◆ Dataset records

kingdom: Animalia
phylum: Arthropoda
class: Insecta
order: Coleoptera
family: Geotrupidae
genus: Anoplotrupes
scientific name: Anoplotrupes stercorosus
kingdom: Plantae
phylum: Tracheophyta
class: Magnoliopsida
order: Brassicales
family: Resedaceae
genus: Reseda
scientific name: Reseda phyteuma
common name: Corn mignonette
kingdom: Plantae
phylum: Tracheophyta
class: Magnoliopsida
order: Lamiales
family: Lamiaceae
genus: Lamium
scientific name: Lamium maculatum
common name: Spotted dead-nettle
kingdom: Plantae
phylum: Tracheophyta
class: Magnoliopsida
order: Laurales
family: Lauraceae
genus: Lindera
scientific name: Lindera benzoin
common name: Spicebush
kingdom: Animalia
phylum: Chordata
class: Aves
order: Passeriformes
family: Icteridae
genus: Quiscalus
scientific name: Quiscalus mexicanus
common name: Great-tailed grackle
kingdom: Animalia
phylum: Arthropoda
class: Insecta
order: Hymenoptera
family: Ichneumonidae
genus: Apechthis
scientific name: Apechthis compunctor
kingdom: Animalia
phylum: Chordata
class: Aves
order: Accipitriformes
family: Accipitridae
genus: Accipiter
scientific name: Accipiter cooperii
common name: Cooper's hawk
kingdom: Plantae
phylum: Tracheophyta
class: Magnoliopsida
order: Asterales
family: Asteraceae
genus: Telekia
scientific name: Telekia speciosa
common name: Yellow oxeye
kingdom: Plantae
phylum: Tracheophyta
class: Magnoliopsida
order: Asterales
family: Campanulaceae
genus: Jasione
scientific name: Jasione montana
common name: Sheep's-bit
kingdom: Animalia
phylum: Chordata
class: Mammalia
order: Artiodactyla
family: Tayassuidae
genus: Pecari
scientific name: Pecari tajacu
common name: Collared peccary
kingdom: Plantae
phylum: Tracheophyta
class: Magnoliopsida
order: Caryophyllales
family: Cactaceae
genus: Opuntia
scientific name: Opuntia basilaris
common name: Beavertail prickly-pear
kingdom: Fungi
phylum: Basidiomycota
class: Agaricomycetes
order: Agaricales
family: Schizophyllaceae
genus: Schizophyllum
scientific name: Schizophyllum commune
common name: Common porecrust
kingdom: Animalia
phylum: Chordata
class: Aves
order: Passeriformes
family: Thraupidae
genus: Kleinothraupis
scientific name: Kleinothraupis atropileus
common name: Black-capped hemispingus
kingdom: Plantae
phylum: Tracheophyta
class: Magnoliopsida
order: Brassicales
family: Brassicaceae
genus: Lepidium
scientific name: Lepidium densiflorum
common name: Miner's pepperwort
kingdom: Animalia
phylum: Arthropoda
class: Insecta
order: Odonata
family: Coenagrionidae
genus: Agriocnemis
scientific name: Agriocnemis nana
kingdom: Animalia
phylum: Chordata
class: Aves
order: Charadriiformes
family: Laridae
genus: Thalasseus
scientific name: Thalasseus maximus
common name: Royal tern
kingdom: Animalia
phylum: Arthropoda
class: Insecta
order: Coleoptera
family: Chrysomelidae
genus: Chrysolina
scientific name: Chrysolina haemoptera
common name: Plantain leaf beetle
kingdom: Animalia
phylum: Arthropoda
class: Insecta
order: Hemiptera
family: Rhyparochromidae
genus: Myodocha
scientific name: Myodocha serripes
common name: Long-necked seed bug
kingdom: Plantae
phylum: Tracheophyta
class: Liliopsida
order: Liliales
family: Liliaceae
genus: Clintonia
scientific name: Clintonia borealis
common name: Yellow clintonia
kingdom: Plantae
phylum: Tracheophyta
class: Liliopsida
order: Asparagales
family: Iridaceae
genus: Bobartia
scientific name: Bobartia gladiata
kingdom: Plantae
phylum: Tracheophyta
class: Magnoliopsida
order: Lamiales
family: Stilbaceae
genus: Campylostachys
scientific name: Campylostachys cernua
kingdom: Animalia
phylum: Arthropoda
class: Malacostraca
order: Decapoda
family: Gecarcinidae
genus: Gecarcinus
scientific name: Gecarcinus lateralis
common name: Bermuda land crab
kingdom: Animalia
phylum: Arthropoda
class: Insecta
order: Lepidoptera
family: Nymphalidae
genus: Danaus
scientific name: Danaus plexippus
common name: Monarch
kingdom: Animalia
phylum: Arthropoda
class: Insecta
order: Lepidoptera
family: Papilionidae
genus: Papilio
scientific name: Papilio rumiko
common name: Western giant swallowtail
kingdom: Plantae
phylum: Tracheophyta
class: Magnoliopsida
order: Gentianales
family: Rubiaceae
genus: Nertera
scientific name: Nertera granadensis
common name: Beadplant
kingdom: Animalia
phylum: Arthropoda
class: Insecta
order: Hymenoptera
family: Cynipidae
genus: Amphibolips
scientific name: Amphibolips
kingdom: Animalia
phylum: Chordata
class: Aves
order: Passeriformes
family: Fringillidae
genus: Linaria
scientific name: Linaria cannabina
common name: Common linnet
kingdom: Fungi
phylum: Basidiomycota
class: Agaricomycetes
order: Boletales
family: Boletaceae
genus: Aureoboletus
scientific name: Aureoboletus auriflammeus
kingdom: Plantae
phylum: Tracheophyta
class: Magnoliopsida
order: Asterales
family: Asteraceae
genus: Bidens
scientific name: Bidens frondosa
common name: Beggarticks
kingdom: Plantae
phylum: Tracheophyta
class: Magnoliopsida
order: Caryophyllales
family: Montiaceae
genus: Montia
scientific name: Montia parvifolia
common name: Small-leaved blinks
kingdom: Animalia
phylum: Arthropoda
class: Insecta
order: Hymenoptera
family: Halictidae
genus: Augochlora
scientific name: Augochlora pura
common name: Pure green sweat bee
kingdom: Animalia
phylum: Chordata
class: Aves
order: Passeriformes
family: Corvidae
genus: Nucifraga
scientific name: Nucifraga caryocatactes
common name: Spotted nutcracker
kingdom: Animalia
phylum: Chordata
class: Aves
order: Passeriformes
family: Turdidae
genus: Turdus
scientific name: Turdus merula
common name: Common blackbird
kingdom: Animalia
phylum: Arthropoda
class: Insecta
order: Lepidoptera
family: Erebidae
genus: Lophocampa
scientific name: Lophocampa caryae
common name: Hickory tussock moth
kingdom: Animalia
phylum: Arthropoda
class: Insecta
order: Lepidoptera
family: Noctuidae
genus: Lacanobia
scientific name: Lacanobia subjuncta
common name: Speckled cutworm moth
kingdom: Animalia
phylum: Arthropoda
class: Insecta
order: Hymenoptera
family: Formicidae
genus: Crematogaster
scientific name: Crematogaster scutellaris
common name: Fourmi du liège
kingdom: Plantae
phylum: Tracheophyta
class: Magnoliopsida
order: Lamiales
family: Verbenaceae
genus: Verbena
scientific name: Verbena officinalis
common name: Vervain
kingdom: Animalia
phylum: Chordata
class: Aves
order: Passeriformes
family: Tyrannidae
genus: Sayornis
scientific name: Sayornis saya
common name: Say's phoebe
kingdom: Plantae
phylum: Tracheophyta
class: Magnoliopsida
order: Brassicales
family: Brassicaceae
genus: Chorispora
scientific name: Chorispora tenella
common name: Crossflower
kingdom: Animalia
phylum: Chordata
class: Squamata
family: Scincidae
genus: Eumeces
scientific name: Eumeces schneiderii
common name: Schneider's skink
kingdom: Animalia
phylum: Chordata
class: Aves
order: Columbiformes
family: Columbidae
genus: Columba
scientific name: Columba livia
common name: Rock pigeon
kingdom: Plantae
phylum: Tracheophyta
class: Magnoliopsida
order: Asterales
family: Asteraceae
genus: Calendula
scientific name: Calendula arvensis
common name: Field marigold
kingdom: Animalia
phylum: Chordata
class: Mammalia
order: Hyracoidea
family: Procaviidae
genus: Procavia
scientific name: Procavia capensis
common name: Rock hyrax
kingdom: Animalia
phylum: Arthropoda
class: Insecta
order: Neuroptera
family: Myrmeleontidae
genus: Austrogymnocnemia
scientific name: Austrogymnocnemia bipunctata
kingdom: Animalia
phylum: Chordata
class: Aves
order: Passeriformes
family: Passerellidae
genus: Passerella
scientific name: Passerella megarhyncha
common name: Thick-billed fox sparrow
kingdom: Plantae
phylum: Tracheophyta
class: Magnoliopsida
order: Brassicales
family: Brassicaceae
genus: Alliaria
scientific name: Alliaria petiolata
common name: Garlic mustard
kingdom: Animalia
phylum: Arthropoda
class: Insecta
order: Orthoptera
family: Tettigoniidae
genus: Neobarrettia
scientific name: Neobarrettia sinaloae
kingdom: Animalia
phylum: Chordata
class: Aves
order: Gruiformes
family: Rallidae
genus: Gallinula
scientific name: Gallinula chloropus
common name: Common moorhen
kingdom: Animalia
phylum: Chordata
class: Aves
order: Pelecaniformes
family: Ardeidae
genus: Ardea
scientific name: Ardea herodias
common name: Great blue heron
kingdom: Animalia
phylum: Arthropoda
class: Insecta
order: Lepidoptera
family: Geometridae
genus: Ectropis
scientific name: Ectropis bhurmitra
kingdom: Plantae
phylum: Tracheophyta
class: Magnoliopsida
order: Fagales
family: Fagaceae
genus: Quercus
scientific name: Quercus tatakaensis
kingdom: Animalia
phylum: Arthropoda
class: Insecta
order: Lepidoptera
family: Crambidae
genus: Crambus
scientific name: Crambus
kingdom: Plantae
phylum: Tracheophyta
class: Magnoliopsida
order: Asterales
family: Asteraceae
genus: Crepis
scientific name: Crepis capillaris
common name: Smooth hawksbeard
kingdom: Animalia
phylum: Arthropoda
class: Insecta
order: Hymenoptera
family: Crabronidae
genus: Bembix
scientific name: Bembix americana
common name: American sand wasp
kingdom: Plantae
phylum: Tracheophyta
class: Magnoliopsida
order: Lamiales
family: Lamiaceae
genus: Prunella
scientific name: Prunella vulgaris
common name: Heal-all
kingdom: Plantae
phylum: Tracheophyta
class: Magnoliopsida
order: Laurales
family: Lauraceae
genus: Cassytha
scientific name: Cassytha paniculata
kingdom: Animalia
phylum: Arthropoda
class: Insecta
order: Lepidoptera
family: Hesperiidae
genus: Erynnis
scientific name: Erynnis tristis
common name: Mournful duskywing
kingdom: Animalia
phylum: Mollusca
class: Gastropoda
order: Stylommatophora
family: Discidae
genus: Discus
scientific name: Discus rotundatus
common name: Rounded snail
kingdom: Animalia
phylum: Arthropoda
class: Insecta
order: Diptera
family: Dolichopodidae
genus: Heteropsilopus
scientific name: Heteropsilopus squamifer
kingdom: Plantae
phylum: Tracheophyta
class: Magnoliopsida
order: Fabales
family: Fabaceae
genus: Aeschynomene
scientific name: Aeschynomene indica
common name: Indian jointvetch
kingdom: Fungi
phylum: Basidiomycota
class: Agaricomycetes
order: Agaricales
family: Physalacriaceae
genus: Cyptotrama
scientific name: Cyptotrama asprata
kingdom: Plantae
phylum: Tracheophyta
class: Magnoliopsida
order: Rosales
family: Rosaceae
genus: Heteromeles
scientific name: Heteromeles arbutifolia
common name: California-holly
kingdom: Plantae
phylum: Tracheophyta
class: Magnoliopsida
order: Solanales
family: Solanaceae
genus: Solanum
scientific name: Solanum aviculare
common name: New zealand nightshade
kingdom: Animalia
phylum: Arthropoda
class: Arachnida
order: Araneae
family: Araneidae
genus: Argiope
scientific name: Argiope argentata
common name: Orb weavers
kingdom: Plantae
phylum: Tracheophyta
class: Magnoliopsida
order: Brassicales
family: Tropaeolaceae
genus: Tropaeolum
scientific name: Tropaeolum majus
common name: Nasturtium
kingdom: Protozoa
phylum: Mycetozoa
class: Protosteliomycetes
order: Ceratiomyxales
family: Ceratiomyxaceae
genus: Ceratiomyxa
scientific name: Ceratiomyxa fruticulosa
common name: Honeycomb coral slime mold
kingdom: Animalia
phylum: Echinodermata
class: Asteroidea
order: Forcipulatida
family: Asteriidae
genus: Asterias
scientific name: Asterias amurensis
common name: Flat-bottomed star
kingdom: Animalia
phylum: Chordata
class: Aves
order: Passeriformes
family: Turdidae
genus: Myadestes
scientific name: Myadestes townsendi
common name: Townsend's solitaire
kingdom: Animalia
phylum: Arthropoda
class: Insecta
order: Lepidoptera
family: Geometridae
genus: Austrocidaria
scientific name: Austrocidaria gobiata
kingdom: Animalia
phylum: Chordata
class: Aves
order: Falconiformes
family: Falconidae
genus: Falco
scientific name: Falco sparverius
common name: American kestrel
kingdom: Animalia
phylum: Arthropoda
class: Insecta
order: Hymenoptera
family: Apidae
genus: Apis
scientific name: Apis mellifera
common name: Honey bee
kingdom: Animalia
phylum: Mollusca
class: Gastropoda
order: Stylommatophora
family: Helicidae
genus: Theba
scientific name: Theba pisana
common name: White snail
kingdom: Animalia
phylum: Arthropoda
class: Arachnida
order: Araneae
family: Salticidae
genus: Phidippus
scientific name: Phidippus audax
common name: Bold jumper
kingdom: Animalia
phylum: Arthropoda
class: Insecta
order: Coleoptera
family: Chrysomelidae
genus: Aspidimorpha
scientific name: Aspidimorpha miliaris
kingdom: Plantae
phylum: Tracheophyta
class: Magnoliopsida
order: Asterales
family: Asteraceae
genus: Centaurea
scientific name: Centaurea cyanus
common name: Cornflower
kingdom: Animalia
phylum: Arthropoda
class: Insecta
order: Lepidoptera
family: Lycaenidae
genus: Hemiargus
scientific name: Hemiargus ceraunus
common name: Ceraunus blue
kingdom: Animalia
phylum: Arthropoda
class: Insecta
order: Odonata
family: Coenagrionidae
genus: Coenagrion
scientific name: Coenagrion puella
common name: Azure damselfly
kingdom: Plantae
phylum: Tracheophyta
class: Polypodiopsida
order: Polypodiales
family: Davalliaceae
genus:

◆ Request
Arrange the records as a numbered list, leaving out blank lines, starting at the line that contains "scientific name: Cassytha paniculata" and ending after the line that contains "genus: Discus".

◆ Response to this task
1. scientific name: Cassytha paniculata
2. kingdom: Animalia
3. phylum: Arthropoda
4. class: Insecta
5. order: Lepidoptera
6. family: Hesperiidae
7. genus: Erynnis
8. scientific name: Erynnis tristis
9. common name: Mournful duskywing
10. kingdom: Animalia
11. phylum: Mollusca
12. class: Gastropoda
13. order: Stylommatophora
14. family: Discidae
15. genus: Discus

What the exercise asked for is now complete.